WHAT YOU ARE ASKED TO DO: Recast everything from the line containing "collector number: 19060" down to the end of the data below as a Markdown table with the columns Row and Line, numbering each line and leaving out any blank lines.

********

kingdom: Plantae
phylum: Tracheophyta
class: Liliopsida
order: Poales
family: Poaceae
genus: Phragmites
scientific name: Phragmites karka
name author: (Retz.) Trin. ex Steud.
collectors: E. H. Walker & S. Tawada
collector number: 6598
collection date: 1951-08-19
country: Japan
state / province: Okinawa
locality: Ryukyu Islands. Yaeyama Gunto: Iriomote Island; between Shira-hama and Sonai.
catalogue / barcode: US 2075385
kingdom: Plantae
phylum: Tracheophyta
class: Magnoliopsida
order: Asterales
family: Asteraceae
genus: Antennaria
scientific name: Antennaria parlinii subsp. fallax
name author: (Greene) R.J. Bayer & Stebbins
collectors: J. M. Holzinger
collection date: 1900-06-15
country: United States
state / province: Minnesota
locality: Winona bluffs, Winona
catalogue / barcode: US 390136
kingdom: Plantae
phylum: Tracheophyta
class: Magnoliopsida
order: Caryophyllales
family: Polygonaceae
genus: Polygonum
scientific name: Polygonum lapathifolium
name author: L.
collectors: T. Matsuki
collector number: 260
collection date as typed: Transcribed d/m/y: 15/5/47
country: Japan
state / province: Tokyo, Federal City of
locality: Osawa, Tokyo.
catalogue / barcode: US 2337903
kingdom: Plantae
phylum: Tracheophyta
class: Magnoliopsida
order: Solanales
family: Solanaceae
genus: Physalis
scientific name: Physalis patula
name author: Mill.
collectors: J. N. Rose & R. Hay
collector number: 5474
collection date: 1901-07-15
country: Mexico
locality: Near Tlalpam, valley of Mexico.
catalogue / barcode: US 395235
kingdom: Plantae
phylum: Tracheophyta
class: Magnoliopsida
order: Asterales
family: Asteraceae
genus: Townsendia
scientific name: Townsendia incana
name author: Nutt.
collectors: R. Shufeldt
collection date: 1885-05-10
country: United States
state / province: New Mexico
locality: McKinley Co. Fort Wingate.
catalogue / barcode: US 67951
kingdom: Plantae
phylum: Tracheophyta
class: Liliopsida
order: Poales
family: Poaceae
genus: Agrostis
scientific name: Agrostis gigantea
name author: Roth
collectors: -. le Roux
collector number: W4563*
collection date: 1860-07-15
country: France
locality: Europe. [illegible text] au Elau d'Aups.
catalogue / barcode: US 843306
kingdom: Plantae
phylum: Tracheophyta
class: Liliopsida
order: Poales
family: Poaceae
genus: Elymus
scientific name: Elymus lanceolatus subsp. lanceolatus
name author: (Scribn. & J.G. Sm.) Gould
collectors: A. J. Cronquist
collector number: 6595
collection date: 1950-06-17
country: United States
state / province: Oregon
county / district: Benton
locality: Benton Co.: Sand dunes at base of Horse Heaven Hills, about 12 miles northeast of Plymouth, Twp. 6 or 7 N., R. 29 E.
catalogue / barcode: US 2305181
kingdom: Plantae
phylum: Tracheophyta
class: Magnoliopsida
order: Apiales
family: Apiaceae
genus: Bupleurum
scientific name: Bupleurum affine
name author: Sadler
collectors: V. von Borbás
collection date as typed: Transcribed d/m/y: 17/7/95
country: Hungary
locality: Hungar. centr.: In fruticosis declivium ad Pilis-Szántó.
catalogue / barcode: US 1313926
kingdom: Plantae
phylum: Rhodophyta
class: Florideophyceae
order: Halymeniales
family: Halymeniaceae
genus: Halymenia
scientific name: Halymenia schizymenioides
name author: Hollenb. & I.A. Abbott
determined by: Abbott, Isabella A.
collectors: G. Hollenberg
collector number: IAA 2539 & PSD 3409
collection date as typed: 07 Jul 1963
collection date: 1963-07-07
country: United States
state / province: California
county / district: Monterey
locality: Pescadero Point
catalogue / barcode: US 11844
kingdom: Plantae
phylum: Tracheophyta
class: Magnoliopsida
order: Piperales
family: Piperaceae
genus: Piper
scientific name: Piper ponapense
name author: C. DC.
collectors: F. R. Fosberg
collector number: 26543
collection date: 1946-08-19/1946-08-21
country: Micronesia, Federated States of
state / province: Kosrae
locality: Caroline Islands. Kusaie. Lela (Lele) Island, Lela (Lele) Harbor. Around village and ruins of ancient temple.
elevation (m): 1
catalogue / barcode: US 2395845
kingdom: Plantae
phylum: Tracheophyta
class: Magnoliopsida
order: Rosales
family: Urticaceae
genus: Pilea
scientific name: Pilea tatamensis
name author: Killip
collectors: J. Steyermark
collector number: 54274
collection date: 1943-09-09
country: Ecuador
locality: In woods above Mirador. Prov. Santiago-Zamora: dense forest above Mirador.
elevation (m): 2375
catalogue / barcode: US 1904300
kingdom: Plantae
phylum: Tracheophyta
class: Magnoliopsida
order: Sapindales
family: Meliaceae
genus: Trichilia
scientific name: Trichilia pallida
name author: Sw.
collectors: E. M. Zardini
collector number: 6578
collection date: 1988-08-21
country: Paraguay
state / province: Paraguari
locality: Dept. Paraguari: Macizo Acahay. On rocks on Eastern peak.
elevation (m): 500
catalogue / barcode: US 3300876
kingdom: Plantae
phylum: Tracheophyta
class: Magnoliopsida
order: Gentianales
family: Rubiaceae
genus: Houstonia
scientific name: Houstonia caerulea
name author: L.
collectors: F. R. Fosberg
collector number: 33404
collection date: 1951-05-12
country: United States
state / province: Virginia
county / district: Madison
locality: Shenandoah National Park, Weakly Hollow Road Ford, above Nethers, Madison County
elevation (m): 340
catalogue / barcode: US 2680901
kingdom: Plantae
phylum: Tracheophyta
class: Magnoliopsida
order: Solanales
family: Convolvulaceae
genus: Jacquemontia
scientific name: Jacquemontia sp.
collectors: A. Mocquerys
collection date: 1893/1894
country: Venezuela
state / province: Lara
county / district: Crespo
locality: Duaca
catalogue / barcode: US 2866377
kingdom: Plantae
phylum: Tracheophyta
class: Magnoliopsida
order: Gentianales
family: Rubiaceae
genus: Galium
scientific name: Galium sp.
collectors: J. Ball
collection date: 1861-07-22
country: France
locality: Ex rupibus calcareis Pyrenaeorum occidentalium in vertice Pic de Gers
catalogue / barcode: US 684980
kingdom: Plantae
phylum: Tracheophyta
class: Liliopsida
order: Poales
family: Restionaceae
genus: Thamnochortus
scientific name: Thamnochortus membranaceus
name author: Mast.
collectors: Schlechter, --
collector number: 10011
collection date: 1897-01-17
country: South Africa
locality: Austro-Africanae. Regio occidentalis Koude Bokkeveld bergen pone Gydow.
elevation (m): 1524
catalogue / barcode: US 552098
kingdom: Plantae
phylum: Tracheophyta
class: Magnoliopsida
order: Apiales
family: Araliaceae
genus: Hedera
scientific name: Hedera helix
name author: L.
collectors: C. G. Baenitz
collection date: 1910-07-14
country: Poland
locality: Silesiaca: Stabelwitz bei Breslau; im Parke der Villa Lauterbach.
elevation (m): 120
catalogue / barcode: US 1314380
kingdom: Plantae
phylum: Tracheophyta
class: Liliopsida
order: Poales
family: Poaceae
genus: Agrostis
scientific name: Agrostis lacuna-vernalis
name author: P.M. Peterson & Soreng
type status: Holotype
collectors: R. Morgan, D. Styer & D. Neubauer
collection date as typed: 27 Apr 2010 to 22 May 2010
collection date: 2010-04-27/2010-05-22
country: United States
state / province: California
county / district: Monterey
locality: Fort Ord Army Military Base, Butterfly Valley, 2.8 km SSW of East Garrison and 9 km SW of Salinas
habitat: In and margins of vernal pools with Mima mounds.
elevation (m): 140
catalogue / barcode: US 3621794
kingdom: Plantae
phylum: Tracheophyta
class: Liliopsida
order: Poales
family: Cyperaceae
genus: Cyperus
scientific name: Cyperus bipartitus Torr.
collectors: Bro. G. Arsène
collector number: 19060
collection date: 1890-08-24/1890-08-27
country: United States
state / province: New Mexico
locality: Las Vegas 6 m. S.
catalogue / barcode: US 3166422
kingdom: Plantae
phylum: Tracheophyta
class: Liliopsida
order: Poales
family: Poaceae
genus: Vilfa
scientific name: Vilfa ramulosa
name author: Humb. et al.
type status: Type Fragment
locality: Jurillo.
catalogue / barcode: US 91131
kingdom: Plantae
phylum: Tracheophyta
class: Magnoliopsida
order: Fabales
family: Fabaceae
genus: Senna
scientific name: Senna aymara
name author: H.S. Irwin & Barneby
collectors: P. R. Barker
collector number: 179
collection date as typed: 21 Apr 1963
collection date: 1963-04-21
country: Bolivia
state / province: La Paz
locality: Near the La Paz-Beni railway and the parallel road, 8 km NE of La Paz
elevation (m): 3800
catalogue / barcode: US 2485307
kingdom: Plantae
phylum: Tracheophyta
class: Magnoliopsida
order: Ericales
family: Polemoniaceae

********

RESPONSE:
| Row | Line |
|---|---|
| 1 | collector number: 19060 |
| 2 | collection date: 1890-08-24/1890-08-27 |
| 3 | country: United States |
| 4 | state / province: New Mexico |
| 5 | locality: Las Vegas 6 m. S. |
| 6 | catalogue / barcode: US 3166422 |
| 7 | kingdom: Plantae |
| 8 | phylum: Tracheophyta |
| 9 | class: Liliopsida |
| 10 | order: Poales |
| 11 | family: Poaceae |
| 12 | genus: Vilfa |
| 13 | scientific name: Vilfa ramulosa |
| 14 | name author: Humb. et al. |
| 15 | type status: Type Fragment |
| 16 | locality: Jurillo. |
| 17 | catalogue / barcode: US 91131 |
| 18 | kingdom: Plantae |
| 19 | phylum: Tracheophyta |
| 20 | class: Magnoliopsida |
| 21 | order: Fabales |
| 22 | family: Fabaceae |
| 23 | genus: Senna |
| 24 | scientific name: Senna aymara |
| 25 | name author: H.S. Irwin & Barneby |
| 26 | collectors: P. R. Barker |
| 27 | collector number: 179 |
| 28 | collection date as typed: 21 Apr 1963 |
| 29 | collection date: 1963-04-21 |
| 30 | country: Bolivia |
| 31 | state / province: La Paz |
| 32 | locality: Near the La Paz-Beni railway and the parallel road, 8 km NE of La Paz |
| 33 | elevation (m): 3800 |
| 34 | catalogue / barcode: US 2485307 |
| 35 | kingdom: Plantae |
| 36 | phylum: Tracheophyta |
| 37 | class: Magnoliopsida |
| 38 | order: Ericales |
| 39 | family: Polemoniaceae |